- [Exercise prompt] In the pandas plotting notebook below, what kind of object does the `groupby()` function return?

- [Supplied passage]
--- START ---

Note: the following codes and tasks require that the data shaping exercise is done, and the result is saved to `df`.

In [None]:
df.head(3)

We will display the number of shots in each season as a bar and a pie chart.

First, perform the calculation of occurrences in a given column.

In [None]:
season_counts = df['Season'].value_counts()
#season_counts = df['Season'].value_counts().sort_index()
#season_counts = df['Season'].value_counts().sort_values()

season_counts

Then, the data can be manually plotted with Matplotlib.

The data structures used by `pandas` are usually array-like, so they can be passed as arguments directly.

In [None]:
bars = season_counts.index
lengths = season_counts.values

In [None]:
fig, ax = plt.subplots(figsize=(7,4))
ax.bar(bars, lengths)
ax.set_xticks(bars)
plt.show()

Observe that unlike the for the bars, the order of the pie slices is affected by how the data is sorted.

When passing columns separately, be sure that the row order remains consistent.

In [None]:
lengths_sorted = season_counts.sort_index()
bars_sorted = lengths_sorted.index

fig, (ax1, ax2) = plt.subplots(1, 2, figsize=(10,5))
ax1.pie(lengths, labels=bars)
ax1.set_title("lengths in original order")
ax2.pie(lengths_sorted, labels=bars_sorted)
ax2.set_title("lengths sorted by index")
plt.show()

We can use the `groupby()` function to perform a grouping operation.

The result is a special object, which (in short) can be used to perform aggregations.

In [None]:
df_seasons = df.groupby(['Season'])

In [None]:
bars = df_seasons.groups.keys()
bars

An aggregation can be peformed on the result of the `groupby()` function as follows. The result is a `DataFrame` again.

--- END ---

- [Dataset extract]

--- START ---

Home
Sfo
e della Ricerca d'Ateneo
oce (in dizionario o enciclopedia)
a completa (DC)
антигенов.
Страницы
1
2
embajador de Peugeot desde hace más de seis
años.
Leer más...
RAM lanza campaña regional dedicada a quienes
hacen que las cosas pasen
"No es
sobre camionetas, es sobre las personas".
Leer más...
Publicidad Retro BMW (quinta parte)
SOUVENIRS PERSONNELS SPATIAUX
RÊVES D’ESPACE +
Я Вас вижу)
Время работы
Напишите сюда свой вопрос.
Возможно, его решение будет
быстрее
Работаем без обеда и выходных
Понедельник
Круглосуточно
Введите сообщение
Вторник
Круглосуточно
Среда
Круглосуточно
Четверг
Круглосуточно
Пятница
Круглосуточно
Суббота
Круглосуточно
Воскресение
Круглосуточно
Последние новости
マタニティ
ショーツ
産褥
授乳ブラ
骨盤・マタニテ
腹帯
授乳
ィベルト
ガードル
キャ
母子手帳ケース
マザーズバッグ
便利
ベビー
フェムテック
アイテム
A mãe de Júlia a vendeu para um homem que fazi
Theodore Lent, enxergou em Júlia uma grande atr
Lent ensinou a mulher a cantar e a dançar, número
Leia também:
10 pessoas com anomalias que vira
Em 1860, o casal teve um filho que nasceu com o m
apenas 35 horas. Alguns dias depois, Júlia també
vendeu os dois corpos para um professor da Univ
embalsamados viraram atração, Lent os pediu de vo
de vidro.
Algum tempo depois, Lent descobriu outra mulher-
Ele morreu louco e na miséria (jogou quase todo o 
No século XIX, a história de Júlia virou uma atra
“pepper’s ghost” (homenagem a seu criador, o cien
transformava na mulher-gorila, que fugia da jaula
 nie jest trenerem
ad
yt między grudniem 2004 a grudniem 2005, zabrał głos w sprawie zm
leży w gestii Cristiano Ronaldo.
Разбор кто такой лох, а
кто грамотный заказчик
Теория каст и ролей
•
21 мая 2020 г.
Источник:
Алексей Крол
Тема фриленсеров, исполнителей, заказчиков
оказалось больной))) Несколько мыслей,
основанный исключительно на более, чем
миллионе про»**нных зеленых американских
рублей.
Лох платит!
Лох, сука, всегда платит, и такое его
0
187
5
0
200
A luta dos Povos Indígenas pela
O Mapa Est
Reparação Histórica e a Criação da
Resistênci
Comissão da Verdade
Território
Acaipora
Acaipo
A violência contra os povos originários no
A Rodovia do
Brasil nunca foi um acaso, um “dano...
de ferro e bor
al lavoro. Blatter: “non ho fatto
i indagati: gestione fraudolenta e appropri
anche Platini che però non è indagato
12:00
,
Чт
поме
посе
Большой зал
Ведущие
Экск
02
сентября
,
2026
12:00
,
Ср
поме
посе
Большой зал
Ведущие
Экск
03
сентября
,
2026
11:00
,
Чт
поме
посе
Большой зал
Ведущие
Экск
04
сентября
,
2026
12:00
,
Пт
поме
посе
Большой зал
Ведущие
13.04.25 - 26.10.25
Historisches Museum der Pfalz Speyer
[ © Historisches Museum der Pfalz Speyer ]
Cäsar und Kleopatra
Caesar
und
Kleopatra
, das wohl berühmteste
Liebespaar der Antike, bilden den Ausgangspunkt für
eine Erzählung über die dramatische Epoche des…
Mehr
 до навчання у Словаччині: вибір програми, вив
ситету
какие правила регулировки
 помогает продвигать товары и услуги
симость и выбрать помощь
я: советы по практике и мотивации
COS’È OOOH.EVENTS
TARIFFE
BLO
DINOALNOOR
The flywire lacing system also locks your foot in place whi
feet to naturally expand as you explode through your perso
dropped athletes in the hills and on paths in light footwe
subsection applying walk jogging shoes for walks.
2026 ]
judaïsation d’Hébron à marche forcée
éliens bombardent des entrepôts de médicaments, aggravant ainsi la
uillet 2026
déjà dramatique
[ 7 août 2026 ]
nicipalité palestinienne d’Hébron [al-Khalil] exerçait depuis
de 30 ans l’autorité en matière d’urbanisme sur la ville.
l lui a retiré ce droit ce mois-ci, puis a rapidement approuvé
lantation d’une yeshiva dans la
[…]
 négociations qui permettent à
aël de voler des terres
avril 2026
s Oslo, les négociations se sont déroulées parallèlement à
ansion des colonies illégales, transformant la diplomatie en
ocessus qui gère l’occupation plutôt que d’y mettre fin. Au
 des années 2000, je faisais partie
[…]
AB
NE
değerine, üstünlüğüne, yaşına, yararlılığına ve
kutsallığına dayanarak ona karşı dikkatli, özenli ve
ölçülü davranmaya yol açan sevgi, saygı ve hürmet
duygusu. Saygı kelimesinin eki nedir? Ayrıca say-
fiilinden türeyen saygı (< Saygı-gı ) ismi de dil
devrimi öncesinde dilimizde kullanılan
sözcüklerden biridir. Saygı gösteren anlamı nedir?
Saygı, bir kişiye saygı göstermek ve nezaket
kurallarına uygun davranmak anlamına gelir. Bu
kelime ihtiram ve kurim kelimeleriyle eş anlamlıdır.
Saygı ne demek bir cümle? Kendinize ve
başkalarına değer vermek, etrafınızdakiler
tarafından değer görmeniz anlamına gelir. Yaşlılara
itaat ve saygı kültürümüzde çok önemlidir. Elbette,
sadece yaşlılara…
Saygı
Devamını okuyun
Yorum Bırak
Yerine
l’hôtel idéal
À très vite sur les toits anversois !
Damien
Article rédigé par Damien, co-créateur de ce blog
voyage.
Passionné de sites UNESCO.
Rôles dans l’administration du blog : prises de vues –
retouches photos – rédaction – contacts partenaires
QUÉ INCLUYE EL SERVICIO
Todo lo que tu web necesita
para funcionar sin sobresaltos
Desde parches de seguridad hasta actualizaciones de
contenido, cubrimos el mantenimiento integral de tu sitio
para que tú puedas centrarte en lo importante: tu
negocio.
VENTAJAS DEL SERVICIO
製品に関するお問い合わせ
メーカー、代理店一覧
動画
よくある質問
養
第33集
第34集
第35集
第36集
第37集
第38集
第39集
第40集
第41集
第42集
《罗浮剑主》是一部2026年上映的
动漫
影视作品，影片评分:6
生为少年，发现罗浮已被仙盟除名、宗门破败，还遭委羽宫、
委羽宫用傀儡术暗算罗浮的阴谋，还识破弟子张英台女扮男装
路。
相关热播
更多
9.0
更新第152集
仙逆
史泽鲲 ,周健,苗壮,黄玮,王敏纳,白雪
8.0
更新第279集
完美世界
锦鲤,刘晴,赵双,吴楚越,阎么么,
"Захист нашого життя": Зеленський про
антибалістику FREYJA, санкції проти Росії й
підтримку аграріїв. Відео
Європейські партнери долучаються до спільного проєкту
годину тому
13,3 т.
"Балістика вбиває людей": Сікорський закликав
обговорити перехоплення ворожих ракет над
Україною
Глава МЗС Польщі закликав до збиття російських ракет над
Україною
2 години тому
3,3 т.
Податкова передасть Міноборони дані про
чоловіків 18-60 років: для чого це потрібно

--- END ---

- [Worked solution] A special object that can be used to perform aggregations.